Managing disk quotas in Linux

Table of Contents

1. Setting quotas

Linux enables you to limit the amount of space that a user or group can consume on a given partition. To do this, you use the quotaon, quotaoff, and edquota commands.

You can configure a quota that includes the following properties for each user or group:

  • soft limit
  • grace period
  • hard limit
soft limit
A soft limit is the initial maximum disk space a user or group is granted on a particular partition. When this limit is reached, the user or group members can still exceed the limit for a specified period of time, but will receive warning reminders.
grace period
The grace period is the amount of time during which a user can exceed the soft limit specified in a quota. Its default value is seven days, but you can alter this value.
hard limit
A hard limit is an absolute limit on disk usage. Once users or groups reach this limit, they can no longer create new files, even if they are still in a specified grace period for a soft limit.

You can edit quotas, and set hard and soft limits for users or groups, using the edquota command.
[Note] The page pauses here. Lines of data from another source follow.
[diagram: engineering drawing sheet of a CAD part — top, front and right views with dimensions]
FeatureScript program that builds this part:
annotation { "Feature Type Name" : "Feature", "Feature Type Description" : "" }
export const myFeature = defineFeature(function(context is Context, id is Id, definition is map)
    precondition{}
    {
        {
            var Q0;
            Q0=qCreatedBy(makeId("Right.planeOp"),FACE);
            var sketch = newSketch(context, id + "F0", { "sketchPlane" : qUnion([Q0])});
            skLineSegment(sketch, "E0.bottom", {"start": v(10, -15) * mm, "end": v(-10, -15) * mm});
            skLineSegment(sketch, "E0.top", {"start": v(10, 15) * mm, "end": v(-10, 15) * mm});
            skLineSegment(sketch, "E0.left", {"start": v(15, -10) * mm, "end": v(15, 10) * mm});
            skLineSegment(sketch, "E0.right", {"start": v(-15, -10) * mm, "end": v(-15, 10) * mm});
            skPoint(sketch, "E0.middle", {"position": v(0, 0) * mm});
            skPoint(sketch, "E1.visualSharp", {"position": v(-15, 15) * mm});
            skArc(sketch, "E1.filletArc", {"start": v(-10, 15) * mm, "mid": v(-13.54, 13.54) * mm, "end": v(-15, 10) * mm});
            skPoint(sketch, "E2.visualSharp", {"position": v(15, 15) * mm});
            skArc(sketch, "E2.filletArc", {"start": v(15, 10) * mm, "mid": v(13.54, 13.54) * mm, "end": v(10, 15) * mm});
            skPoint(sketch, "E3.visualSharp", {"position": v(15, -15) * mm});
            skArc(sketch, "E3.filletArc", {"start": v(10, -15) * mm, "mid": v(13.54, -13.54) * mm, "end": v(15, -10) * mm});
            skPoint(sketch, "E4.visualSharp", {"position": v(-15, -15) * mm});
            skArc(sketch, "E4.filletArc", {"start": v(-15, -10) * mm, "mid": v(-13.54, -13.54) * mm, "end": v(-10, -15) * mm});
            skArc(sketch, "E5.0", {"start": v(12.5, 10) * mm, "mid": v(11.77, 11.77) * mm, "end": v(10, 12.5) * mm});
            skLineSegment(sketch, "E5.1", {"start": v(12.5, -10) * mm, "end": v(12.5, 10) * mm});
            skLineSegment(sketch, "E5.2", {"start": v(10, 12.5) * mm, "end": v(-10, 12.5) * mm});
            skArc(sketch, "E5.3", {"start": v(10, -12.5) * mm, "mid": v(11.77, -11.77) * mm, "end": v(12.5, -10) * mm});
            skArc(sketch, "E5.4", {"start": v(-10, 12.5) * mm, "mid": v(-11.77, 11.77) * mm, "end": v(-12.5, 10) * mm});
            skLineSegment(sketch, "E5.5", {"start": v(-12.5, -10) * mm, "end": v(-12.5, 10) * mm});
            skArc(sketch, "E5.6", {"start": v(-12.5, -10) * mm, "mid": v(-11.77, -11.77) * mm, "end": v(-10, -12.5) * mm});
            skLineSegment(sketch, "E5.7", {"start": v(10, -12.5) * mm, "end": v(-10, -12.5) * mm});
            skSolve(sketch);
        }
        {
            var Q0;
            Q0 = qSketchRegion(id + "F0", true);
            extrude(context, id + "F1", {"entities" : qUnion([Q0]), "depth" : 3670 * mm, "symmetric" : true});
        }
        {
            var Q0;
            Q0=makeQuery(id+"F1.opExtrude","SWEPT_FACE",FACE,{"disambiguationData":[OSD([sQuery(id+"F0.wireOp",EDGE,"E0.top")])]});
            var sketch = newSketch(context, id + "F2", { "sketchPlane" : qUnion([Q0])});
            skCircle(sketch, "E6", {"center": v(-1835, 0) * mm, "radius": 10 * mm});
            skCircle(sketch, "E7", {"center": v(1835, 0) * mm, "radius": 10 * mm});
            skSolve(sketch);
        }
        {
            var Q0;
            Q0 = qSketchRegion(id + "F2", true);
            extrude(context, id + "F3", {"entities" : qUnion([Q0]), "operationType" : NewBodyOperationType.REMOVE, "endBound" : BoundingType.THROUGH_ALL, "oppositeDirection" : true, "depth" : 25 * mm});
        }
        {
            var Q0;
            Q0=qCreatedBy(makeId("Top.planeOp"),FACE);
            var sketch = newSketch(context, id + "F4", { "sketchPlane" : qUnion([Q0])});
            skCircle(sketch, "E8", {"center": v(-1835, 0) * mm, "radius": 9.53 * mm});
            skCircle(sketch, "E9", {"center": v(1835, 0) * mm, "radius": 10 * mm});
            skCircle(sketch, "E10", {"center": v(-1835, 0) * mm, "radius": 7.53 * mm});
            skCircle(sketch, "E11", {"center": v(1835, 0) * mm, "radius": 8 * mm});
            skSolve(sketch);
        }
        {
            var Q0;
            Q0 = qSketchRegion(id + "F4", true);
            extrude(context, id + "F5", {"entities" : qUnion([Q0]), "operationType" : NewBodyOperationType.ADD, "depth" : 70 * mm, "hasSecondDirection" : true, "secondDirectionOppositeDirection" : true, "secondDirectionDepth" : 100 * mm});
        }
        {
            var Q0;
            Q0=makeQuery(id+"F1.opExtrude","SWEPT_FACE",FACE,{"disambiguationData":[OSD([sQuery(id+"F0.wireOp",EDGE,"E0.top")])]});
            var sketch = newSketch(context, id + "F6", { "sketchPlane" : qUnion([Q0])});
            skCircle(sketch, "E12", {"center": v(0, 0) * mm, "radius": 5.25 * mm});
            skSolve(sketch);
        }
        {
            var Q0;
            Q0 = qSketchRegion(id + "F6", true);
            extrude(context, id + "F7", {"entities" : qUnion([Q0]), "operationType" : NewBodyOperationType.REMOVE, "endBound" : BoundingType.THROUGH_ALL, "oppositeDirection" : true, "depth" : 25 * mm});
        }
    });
Hard and soft limits can have one of three values:

  • 0 indicates that there are no space limits
  • -1 instructs edquota to use default values
  • a number greater than 0 specifying the limit, expressed in kilobytes

You can use the following options with the edquota command:

  • -u username
  • -g groupname
  • -p username
  • -t
-u username
The -u username option enables you to change a user’s quota limits.
-g groupname
The -g groupname option enables you to change a group’s quota limits.
-p username
The -p username option enables you to set quotas for many different users in one step, by copying one user’s quota information to other users.